Medical Science Digest
学術研究員のダニエル・ギャラガーさんと太田の共著解説記事が、Medical Science Digestに掲載されました。非侵襲的脳刺激法を用いた言語機能への介入について解説しています。
太田真理、ダニエル・ギャラガー、「非侵襲的脳刺激法を用いた言語機能の向上と回復」、『Medical Science Digest』、ニュー・サイエンス社、51(7)、77–80、2025.

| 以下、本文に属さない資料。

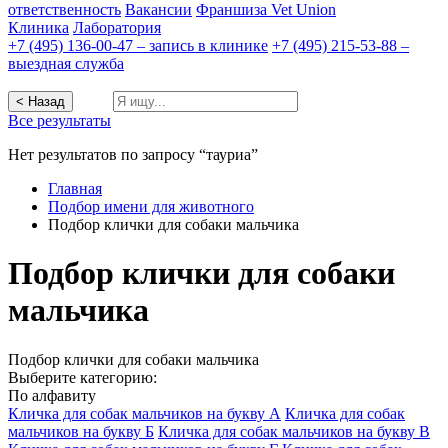
ответственность
Вакансии
Франшиза Vet Union
Клиника
Лаборатория
+7 (495) 136-00-47 – запись в клинике
+7 (495) 215-53-88 –
выездная служба
< Назад
Все результаты
Нет результатов по запросу “тауриа”
Главная
Подбор имени для животного
Подбор клички для собаки мальчика
Подбор клички для собаки
мальчика
Подбор клички для собаки мальчика
Выберите категорию:
По алфавиту
Кличка для собак мальчиков на букву А
Кличка для собак
мальчиков на букву Б
Кличка для собак мальчиков на букву В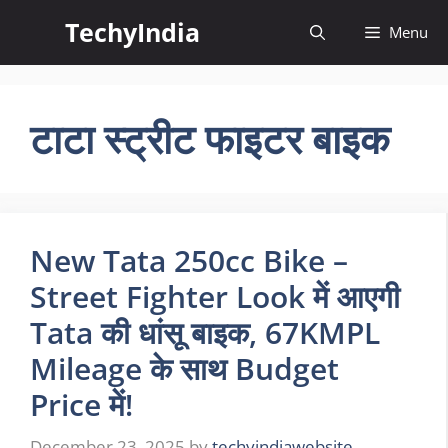
Skip
TechyIndia
Menu
to
content
टाटा स्ट्रीट फाइटर बाइक
New Tata 250cc Bike –
Street Fighter Look में आएगी
Tata की धांसू बाइक, 67KMPL
Mileage के साथ Budget
Price में!
December 23, 2025
by
techyindiawebsite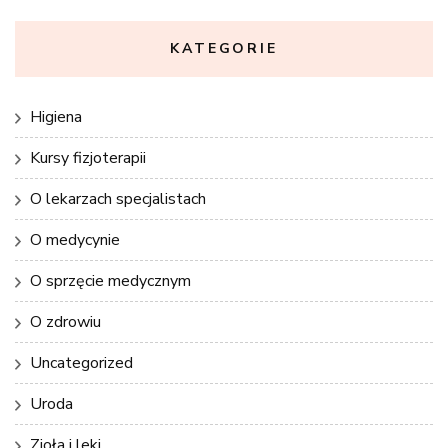
KATEGORIE
Higiena
Kursy fizjoterapii
O lekarzach specjalistach
O medycynie
O sprzęcie medycznym
O zdrowiu
Uncategorized
Uroda
Zioła i leki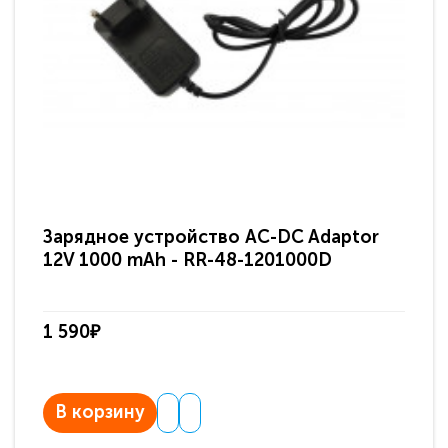
Зарядное устройство AC-DC Adaptor
Ра
12V 1000 mAh - RR-48-1201000D
ди
па
1 590₽
3 
В корзину
В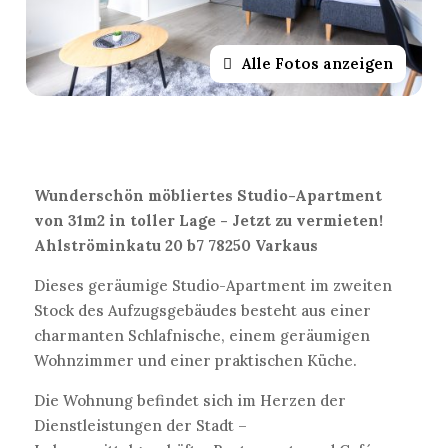
Alle Fotos anzeigen
Wunderschön möbliertes Studio-Apartment
von 31m2 in toller Lage - Jetzt zu vermieten!
Ahlströminkatu 20 b7 78250 Varkaus
Dieses geräumige Studio-Apartment im zweiten
Stock des Aufzugsgebäudes besteht aus einer
charmanten Schlafnische, einem geräumigen
Wohnzimmer und einer praktischen Küche.
Die Wohnung befindet sich im Herzen der
Dienstleistungen der Stadt –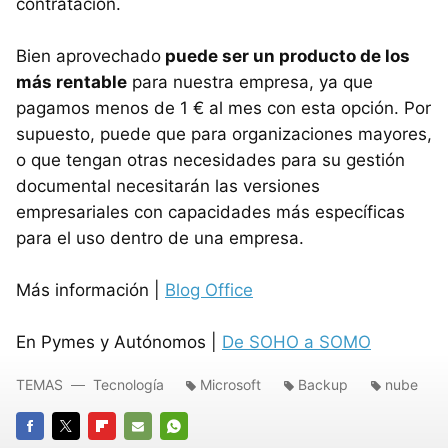
contratación.
Bien aprovechado
puede ser un producto de los
más rentable
para nuestra empresa, ya que
pagamos menos de 1 € al mes con esta opción. Por
supuesto, puede que para organizaciones mayores,
o que tengan otras necesidades para su gestión
documental necesitarán las versiones
empresariales con capacidades más específicas
para el uso dentro de una empresa.
Más información |
Blog Office
En Pymes y Autónomos |
De SOHO a SOMO
TEMAS
Tecnología
Microsoft
Backup
nube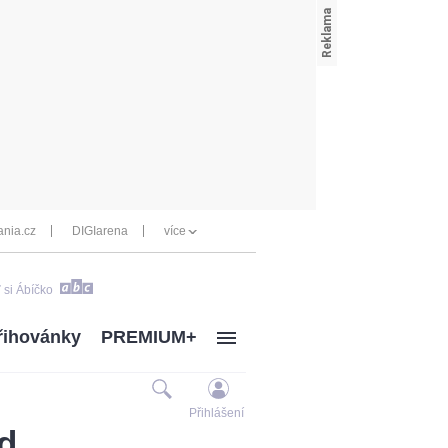
nia.cz
DIGIarena
více
 si Ábíčko
řihovánky
PREMIUM+
Přihlášení
ad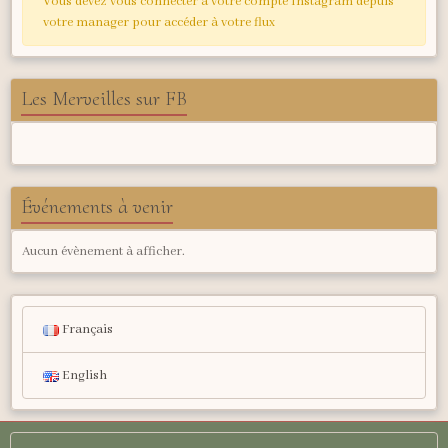
Vous devez vous connecter à votre compte Instagram depuis
votre manager pour accéder à votre flux
Les Merveilles sur FB
Événements à venir
Aucun évènement à afficher.
Français
English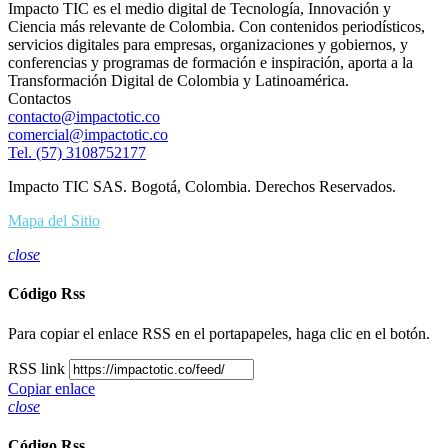
Impacto TIC es el medio digital de Tecnología, Innovación y
Ciencia más relevante de Colombia. Con contenidos periodísticos,
servicios digitales para empresas, organizaciones y gobiernos, y
conferencias y programas de formación e inspiración, aporta a la
Transformación Digital de Colombia y Latinoamérica.
Contactos
contacto@impactotic.co
comercial@impactotic.co
Tel. (57) 3108752177
Impacto TIC SAS. Bogotá, Colombia. Derechos Reservados.
Mapa del Sitio
close
Código Rss
Para copiar el enlace RSS en el portapapeles, haga clic en el botón.
RSS link
Copiar enlace
close
Código Rss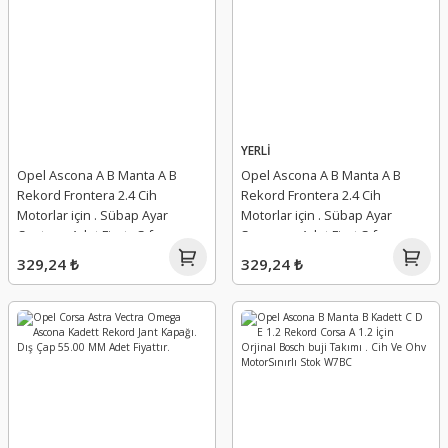
YERLİ
Opel Ascona A B Manta A B
Opel Ascona A B Manta A B
Rekord Frontera 2.4 Cih
Rekord Frontera 2.4 Cih
Motorlar için . Sübap Ayar
Motorlar için . Sübap Ayar
Cıvatası . Adet Fiyat . Sıfır
Somunu . Adet Fiyat Sıfır
ürünlerdir.
ürünlerdir.
329,24 ₺
329,24 ₺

要旨:言語は人間に固有の高次認知機能であり、その神経基盤の解明は認知神経科学の最重要課題である。また、高齢化や国際化に伴い、言語能力を向上・回復させる技術の開発が医学・教育の分野で求められている。筆者らは、非侵襲的脳刺激法(NIBS)を用いて、言語中枢の一つである左下前頭回の活動を上昇させることで、外国語の学習成績を向上させることができることを明らかにした。また、深部脳刺激が可能な経頭蓋時間干渉刺激法により、発達性言語障害やディスレクシアに関わる脳領域を局所的に刺激することができることも明らかにしている。これらのNIBS と、脳波・fMRIに代表される非侵襲的脳機能計測を組み合わせることで、脳活動と言語機能の因果関係の解明が進み、個別最適化された外国語教育や言語リハビリテーションが実現されることが期待される。